I can't tell you how much of a relief this was! Someone who works in the publishing field actually thinks that it is worthy of publication! All this time I had been wondering if I was turning a poorly-written but fascinating and compelling story into a grammatically-correct but boring documentary, and now at last a ray of sunshine! I mean, I myself thought I had done a decent job of it, but how objective could I really be? Jane said to Val that we should get the manuscript out to potential publishers as soon as possible, since there is a lot of current interest in stories related to World War 2.
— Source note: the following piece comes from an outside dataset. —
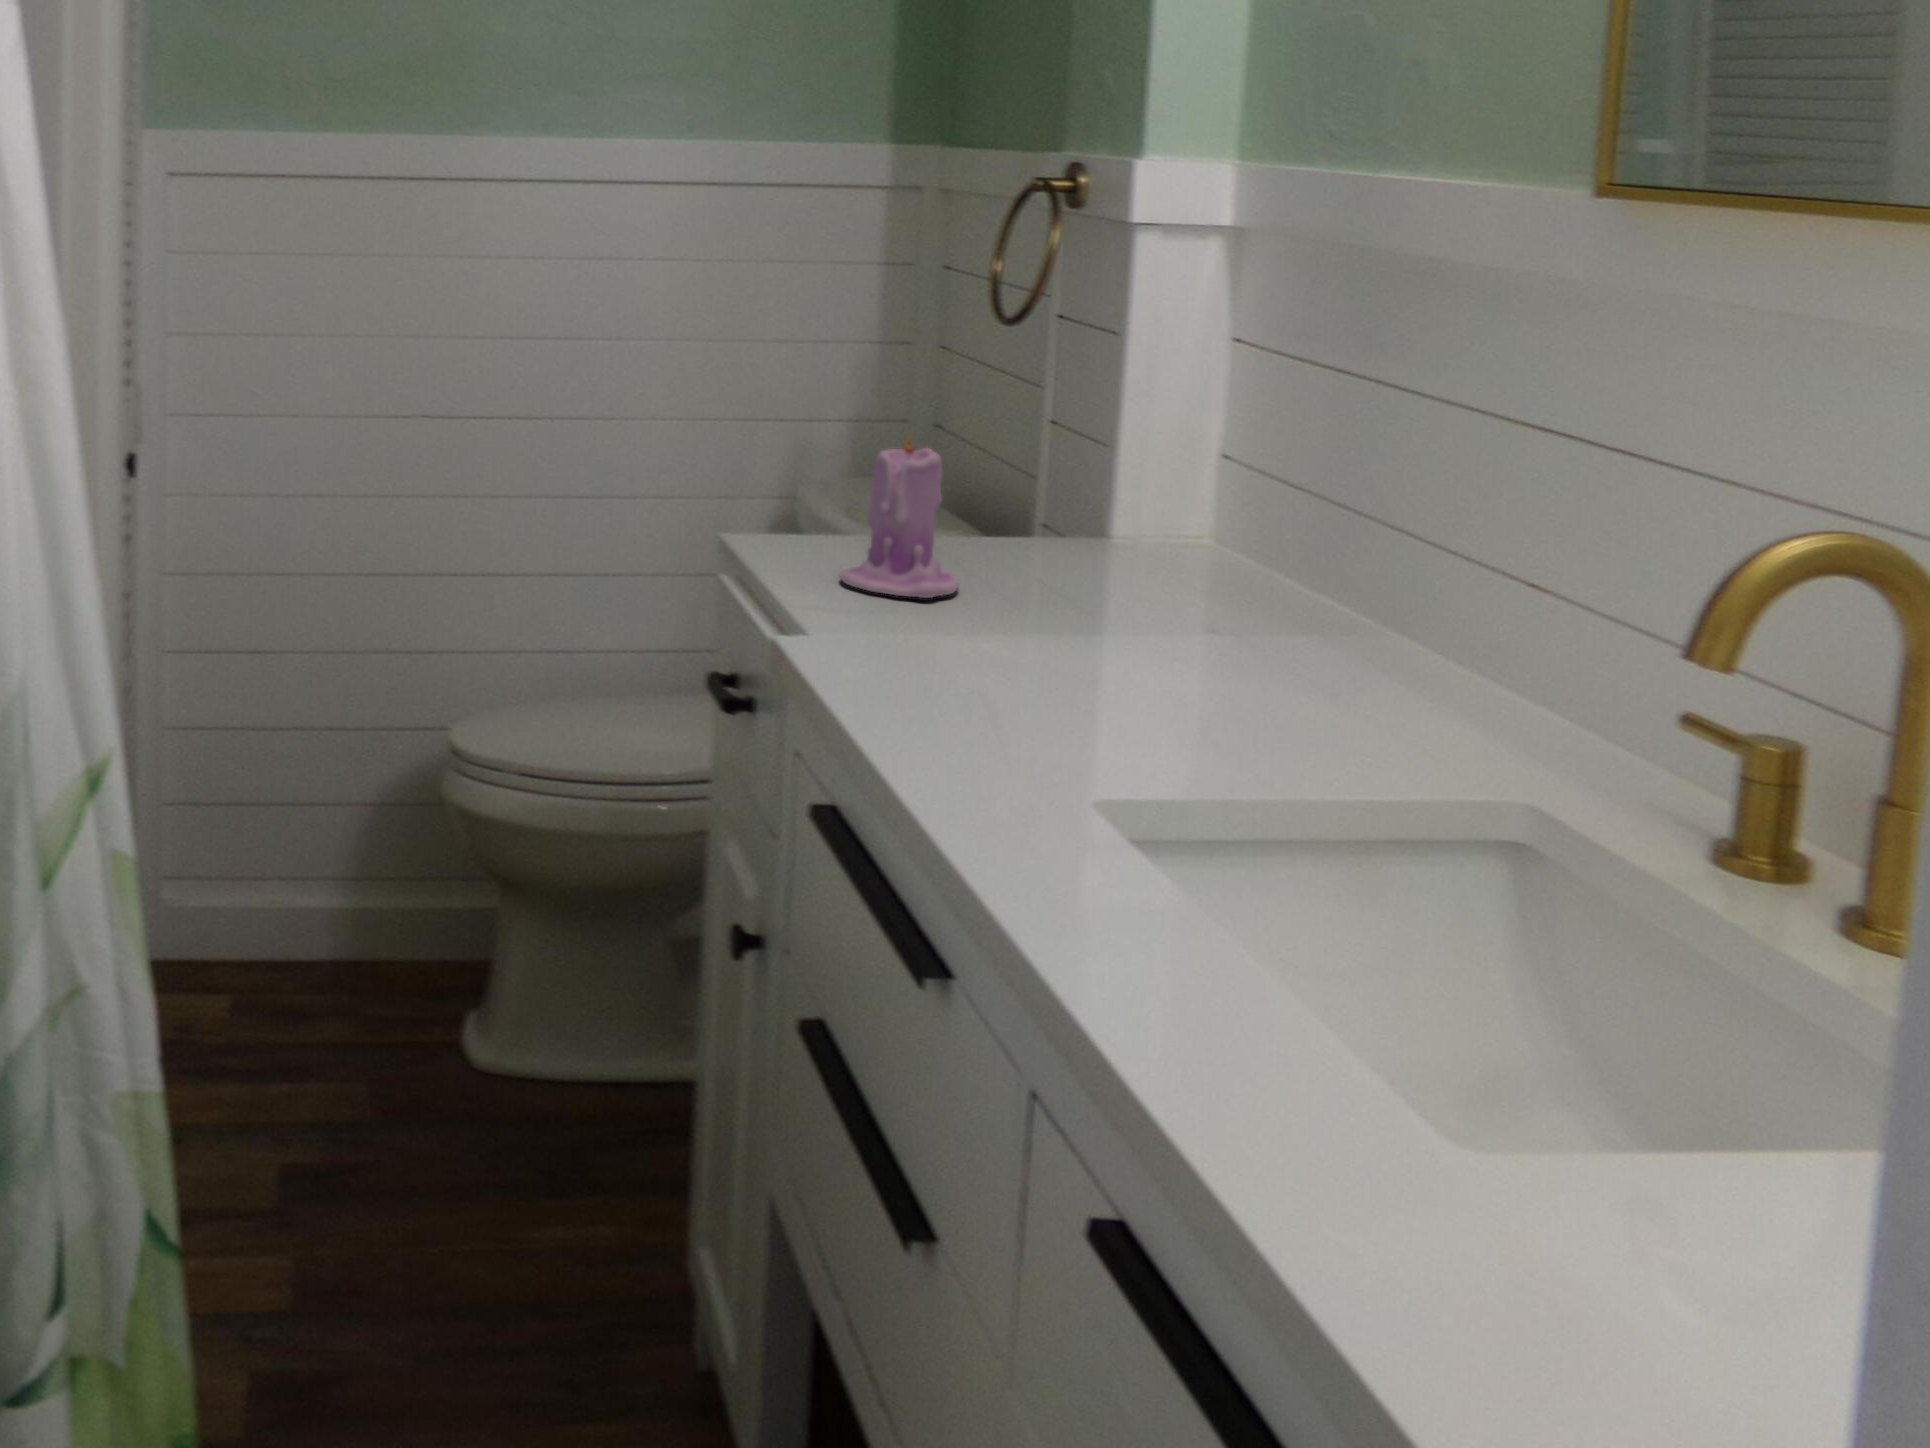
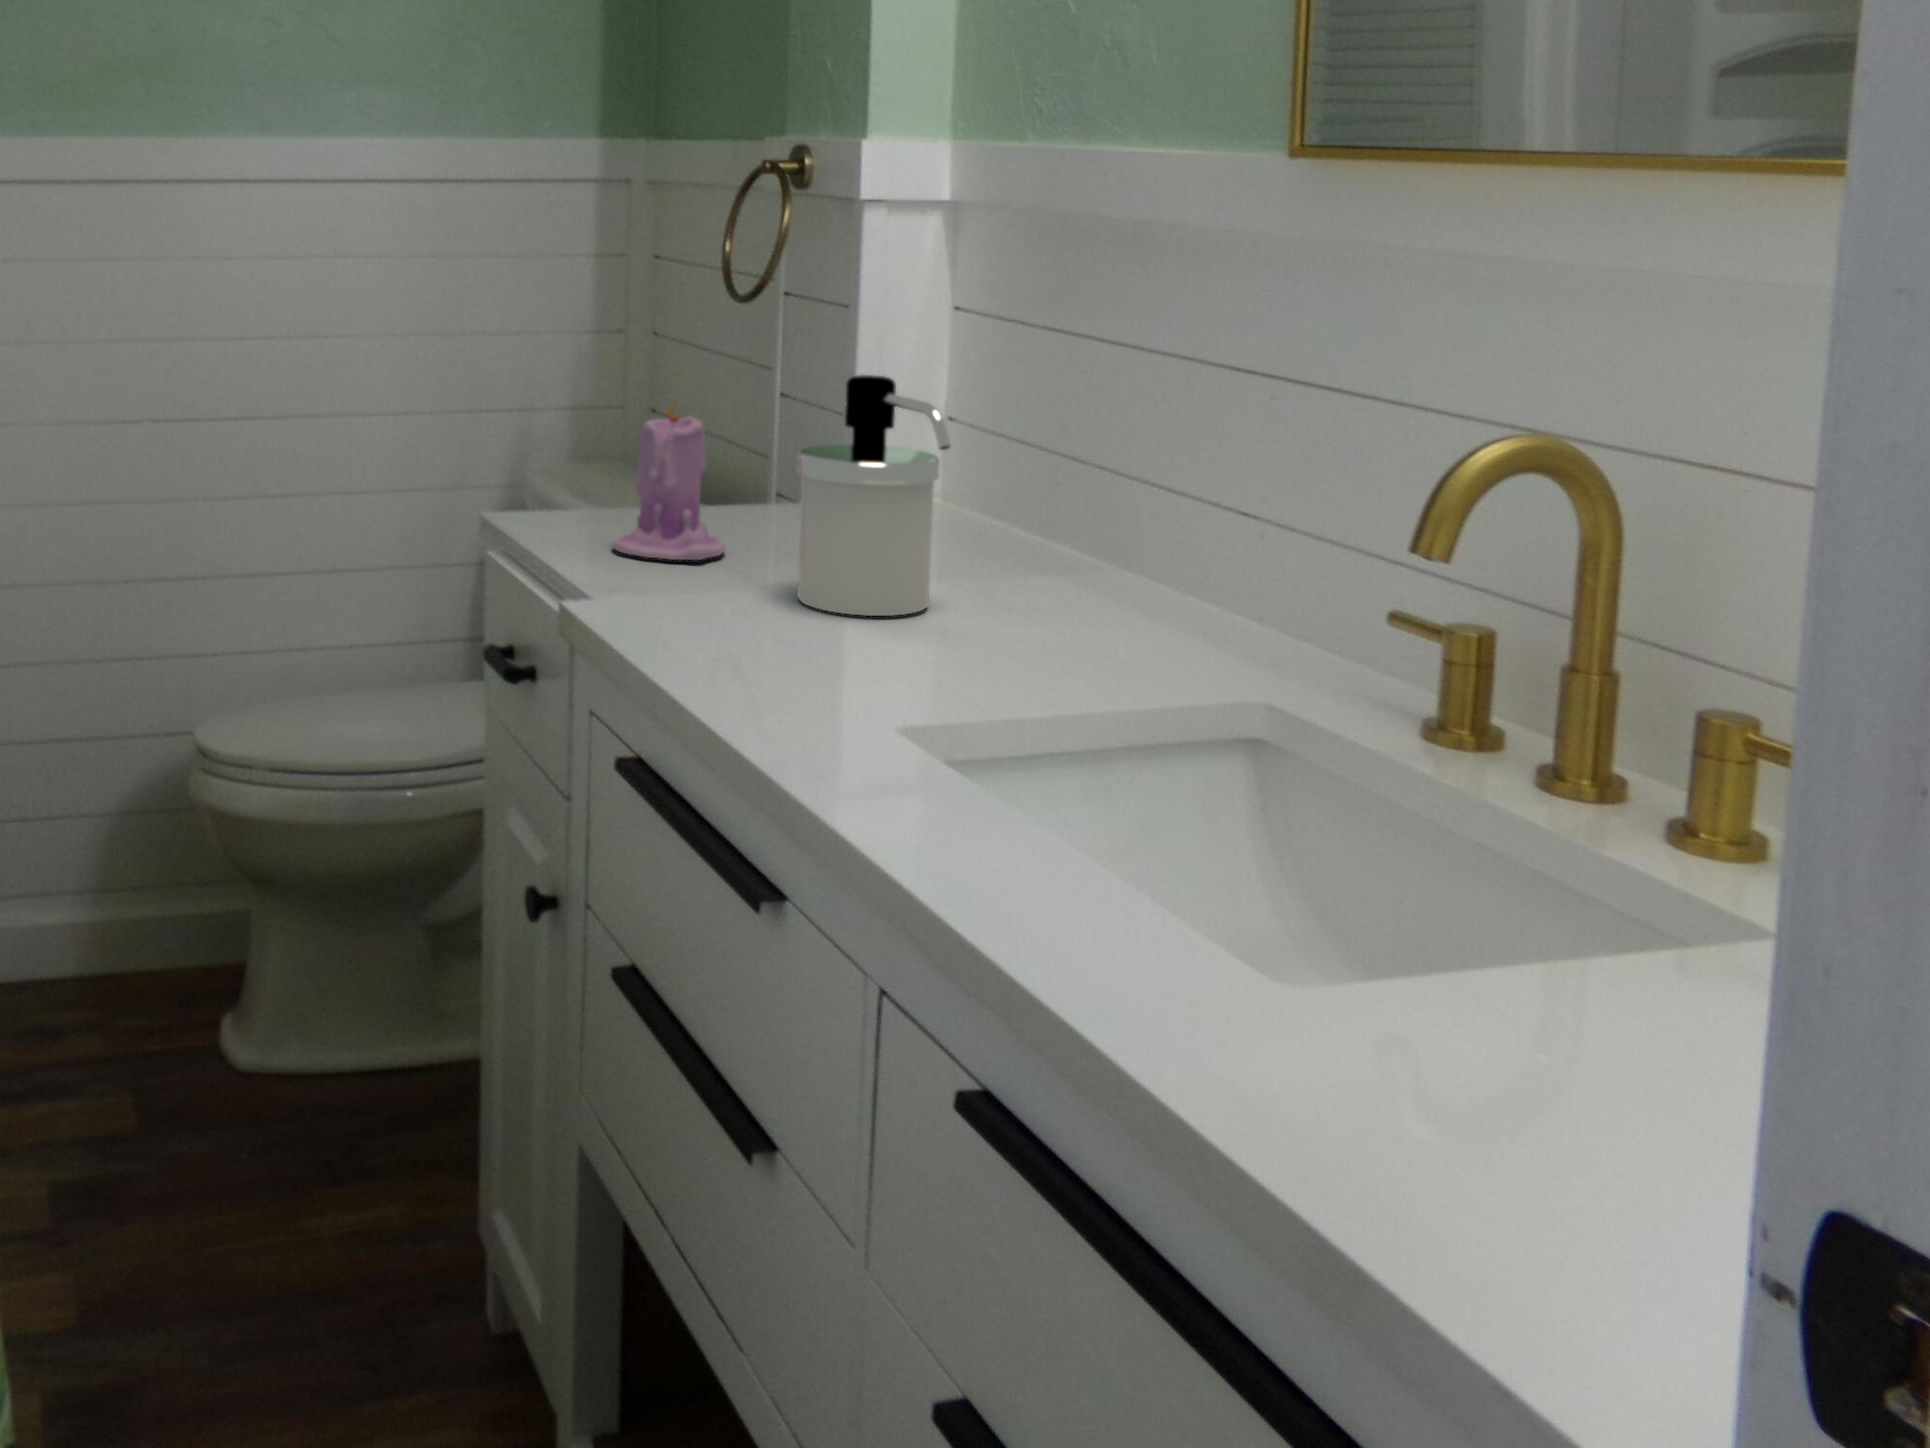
soap dispenser: none [1025,417,1191,673] -> present [797,375,951,616]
The book still needs some work. I am starting to go through it again to try to "tighten up" the writing, and also correct a few mistakes I found upon re-reading it (how do these things creep in like that?). I also need to add some material to the Epilog (that tells about what happened to everybody in the end), but even better is that a few days ago my sister-in-law, Rita, rediscovered a 20-page typewritten manuscript she had written from her mother's dictation over twenty years ago, which I will be integrating into the book when I get a copy. This manuscript tells about her mother's experience in the Soviet prison camp, and Rita says it is tragic, suspenseful and a "real tear jerker." I am wondering how I can integrate it into the existing manuscript; maybe Tom Clancy style, you know, jump from one point of view to the other. Anyway, there are fun and games ahead, that's for certain.

Friday, September 23, 2005

Book Finished! Mostly...

I haven't yet mentioned this in this blog, but I have been working on my wife's sister's book for the past year and a half, rewriting it from her original manuscript which, despite its very interesting and compelling story, was quite unpublishable.
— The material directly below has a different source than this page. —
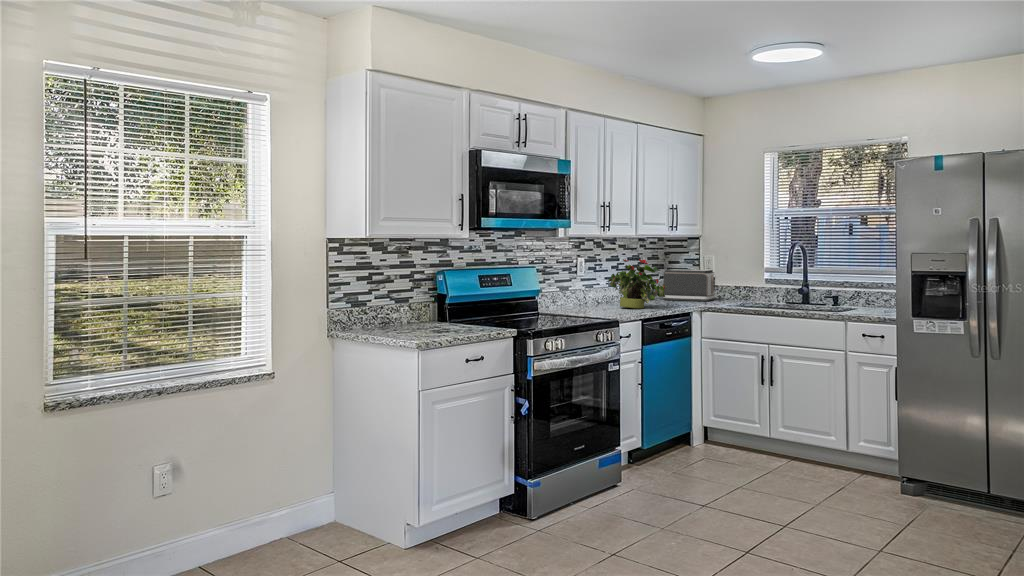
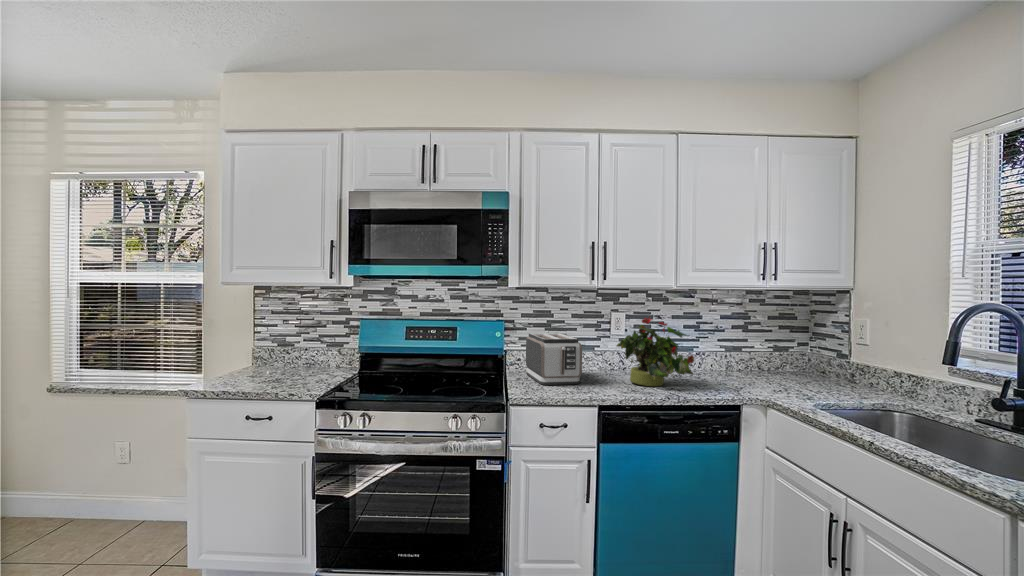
toaster: present [663,269,716,301] -> present [526,333,582,385]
She originally wrote the book back in 1980. I saw a copy of the manuscript shortly thereafter, but never read the manuscript until many years later. Anyway, she was never able to get a publisher interested in it. The book is about their family's experiences in World War 2 in Germany. Her family was living in the eastern part of Germany, called East Prussia, when the Soviet Army invaded towards the end of the war. They tried to flee (along with hundreds of thousands of others), but weren't quick enough. My wife was 4 years old when her family left their hometown, and they only got about 60 kilometers away when the Russians caught up. They were stuck in a town called Prussian Holland for a few weeks before the Russians got around to taking prisoner nearly all the able-bodied adults left in the town and shipping them eastwards into Siberia and other places. The four sisters (ages 4 to 10) were left in a bombed-out town with no parents or any other adults to look after them for about seven months, and only managed to survive by scavenging for food in bombed out and burned houses and other buildings. After seven months of this, all the remaining Germans in the town were put on a train and shipped west to Berlin, and the area became part of Poland. The four little girls were in orphanages and foster homes in and around Berlin or three years until their mother returned from slavery in the Ural mountains. Like many other Germans taken prisoner by the Russians, their father never returned. Their mother was extremely lucky to have lived through Communist slavery, because most of those went with her from Prussian Holland did not. The whole thing is quite a story.

Anyway, the reason this is exciting is because I have finally finished the first version that I think is in good enough shape to offer to a publisher. I have some tightening up of the writing and some error correcting to do, but now the main task is to make a good list of likely publishers and get ready to send off copies of the manuscript!

I have sent a copy of the reworked manuscript to my sister-in-law, as she has not seen any of my work up to this point.